Marseille. Il y a 27 ans, Ibrahim Ali était abattu par un militant du FN
Robert Lagier, un maçon né à Alger en 1932, fan de l’OAS, haïssait Ibrahim Ali, juste parce qu’il était noir. Il l’a abattu d’une balle dans le dos. C’était il y a 27 ans.
Ce 21 février 1995, à Marseille, à quelques mois de l’élection présidentielle, Robert Lagier colle avec deux de ses amis des affiches pour le candidat du Front national, Jean-Marie Le Pen. Tout près de là, sur l’avenue des Aygalades, Ibrahim Ali, jeune lycéen de 17 ans, d’origine comorienne, sort d’une répétition de théâtre et de musique. Il court pour attraper le bus.

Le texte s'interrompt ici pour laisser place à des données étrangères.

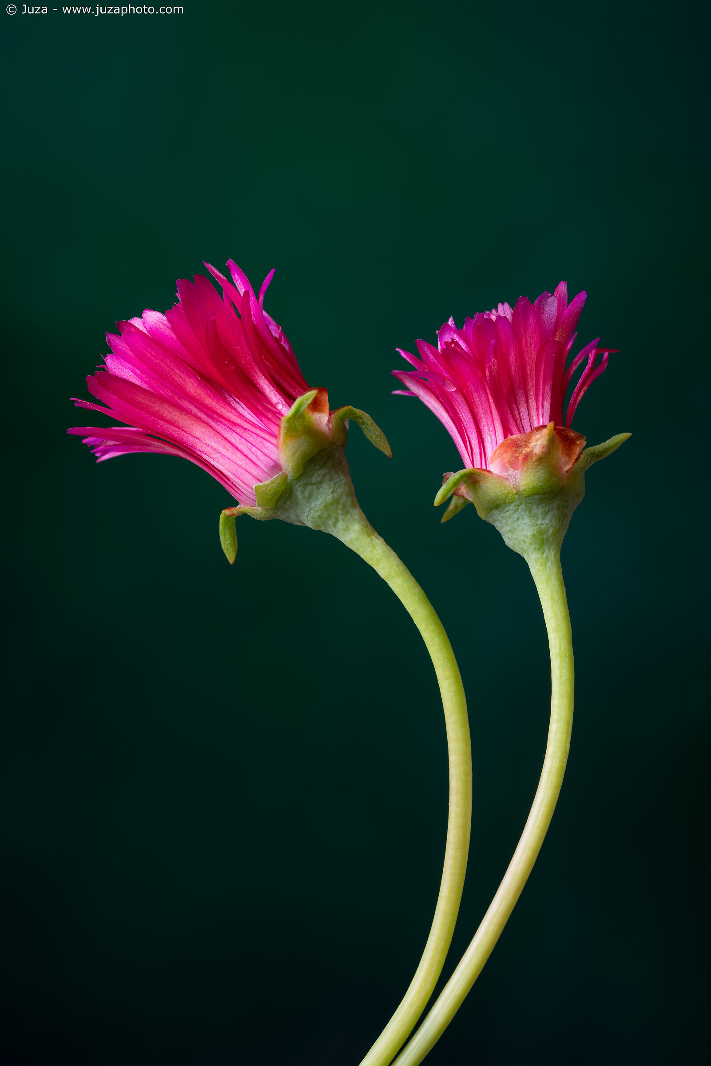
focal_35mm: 105
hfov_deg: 13.0
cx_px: 356
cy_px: 533
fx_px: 3109
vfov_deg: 19.5
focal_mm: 105
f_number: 11
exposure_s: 3.2
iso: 100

Robert Lagier prend sa carabine et l’abat d’une balle dans le dos. La mort de l’adolescent provoque une vive émotion dans la ville. 30 000 personnes descendent dans les rues de Marseille. Les manifestations se succèdent alors un peu partout en France.
Trois ans plus tard, en juin 1998, la Cour d’assises condamne Robert Lagier à 15 ans de prison, ses deux complices à des peines moins lourdes, Mario d’Ambrosio à 10 ans, et Pierre Giglio écope de deux ans.
A la barre, Robert Lagier affirme qu’il s’agit d’un accident. « Rien à voir avec le racisme ou la xénophobie », se défend-il. Une version contestée par la petite fille du meurtrier.
Le 15 juin, Julie, 16 ans, vient dire aux jurés de la Cour d’assises que son grand-père n’est pas l’homme qu’il prétend : « Il m’emmenait au club de tir pour m’apprendre à tirer sur les Arabes, les melons, comme il les appelait. J’avais 8 ans à l’époque ».
Il a fallu attendre 26 ans et un nouveau maire, le socialiste Benoît Payan pour que l’avenue Aygalades soit enfin rebaptisée du nom d’Ibrahim Ali.
Le 21 février 2020, Benoît Payan déclarait alors devant la famille de la victime terriblement émue : « Aujourd’hui, la ville de Marseille rend justice à un de ses enfants. Le nom d’Ibrahim Ali est désormais notre héritage. Il fait partie de notre histoire commune. Renommer cette avenue était une responsabilité politique et un devoir moral ».